====== Data below ======

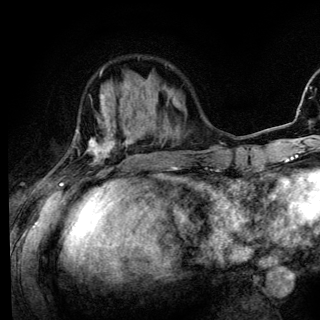
Breast MRI (dynamic contrast-enhanced), one axial slice. Position 40 of 136 along the scan axis. Cropped to one breast. Dynamic contrast-enhanced series, time point 2 of 6 at this slice position (early post-contrast). 3 T. TE 4.2 ms, TR 8.6 ms. 1.2 mm slice thickness. 320 × 320 image matrix, field of view 200 × 200 mm. Female patient.
Annotated regions visible in this slice (semi-automatically segmented with operator editing):
- enhancing-tissue mask used for the functional tumour volume (all voxels passing the contrast-enhancement thresholds inside the analysis volume; usually the tumour): box from (x=59, y=94) to (x=128, y=185) px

======

What you will do: Leave every picture out, and transcribe the data above exactly as it reads.

Result below:
Breast MRI (dynamic contrast-enhanced), one axial slice. Position 40 of 136 along the scan axis. Cropped to one breast. Dynamic contrast-enhanced series, time point 2 of 6 at this slice position (early post-contrast). 3 T. TE 4.2 ms, TR 8.6 ms. 1.2 mm slice thickness. 320 × 320 image matrix, field of view 200 × 200 mm. Female patient.
Annotated regions visible in this slice (semi-automatically segmented with operator editing):
- enhancing-tissue mask used for the functional tumour volume (all voxels passing the contrast-enhancement thresholds inside the analysis volume; usually the tumour): box from (x=59, y=94) to (x=128, y=185) px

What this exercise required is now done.